▶ **The problem**: Return the lines of the data below exactly. Start at the first and end with the line containing "6. **Replace Values".

:::

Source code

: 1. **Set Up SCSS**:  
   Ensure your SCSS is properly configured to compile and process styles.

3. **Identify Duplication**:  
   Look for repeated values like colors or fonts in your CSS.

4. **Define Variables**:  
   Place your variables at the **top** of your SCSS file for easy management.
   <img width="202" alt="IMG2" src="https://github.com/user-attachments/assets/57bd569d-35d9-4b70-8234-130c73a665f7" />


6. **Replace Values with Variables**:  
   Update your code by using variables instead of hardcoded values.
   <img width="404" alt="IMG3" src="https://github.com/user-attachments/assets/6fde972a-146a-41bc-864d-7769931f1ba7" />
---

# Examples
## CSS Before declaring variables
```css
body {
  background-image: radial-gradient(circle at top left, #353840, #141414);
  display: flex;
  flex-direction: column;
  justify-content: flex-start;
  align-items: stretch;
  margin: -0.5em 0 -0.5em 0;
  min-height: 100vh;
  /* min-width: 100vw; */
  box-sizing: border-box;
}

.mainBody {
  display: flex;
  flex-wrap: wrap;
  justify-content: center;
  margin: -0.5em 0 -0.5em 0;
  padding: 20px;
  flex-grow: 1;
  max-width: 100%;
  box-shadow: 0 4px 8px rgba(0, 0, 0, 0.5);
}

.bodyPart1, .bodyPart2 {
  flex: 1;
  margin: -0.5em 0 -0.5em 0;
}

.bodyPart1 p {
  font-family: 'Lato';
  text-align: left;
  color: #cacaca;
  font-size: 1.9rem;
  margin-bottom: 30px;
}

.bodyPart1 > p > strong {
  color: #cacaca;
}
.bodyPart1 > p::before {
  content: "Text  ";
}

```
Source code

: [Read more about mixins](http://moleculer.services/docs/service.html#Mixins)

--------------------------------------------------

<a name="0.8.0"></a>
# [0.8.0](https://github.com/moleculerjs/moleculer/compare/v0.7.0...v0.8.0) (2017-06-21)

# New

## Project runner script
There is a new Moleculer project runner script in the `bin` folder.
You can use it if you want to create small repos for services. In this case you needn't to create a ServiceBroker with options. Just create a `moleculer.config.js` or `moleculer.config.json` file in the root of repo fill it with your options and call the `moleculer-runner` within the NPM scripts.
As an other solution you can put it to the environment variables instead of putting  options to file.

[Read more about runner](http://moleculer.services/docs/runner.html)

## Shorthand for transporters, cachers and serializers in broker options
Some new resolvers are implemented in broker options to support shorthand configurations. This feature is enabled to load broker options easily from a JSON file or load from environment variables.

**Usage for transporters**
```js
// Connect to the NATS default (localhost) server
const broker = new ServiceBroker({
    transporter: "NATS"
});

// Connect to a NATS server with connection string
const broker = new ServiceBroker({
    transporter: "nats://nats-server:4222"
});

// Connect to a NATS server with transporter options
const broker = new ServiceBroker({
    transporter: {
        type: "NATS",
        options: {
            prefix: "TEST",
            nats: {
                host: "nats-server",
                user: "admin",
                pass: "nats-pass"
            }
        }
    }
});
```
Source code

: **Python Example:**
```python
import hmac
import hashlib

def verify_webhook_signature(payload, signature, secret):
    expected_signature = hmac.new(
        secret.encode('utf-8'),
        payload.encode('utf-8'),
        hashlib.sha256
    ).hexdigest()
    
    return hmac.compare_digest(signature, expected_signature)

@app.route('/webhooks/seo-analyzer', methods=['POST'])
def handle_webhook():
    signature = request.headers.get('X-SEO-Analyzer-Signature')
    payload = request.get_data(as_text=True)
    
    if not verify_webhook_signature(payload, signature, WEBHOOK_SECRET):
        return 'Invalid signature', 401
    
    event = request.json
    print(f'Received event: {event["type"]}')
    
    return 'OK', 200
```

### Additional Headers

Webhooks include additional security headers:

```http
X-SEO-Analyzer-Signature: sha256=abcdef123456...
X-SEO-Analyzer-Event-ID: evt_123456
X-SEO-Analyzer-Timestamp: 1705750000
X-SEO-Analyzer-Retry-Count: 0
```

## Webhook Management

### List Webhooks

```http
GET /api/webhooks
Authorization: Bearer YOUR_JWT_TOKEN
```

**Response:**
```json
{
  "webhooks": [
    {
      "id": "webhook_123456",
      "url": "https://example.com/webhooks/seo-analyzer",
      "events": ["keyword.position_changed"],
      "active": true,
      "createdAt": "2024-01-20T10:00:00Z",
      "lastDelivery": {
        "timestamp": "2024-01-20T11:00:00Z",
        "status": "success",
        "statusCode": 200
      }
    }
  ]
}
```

:::

▶ **Result for this exercise**:
Source code

: 1. **Set Up SCSS**:  
   Ensure your SCSS is properly configured to compile and process styles.

3. **Identify Duplication**:  
   Look for repeated values like colors or fonts in your CSS.

4. **Define Variables**:  
   Place your variables at the **top** of your SCSS file for easy management.
   <img width="202" alt="IMG2" src="https://github.com/user-attachments/assets/57bd569d-35d9-4b70-8234-130c73a665f7" />


6. **Replace Values with Variables**:  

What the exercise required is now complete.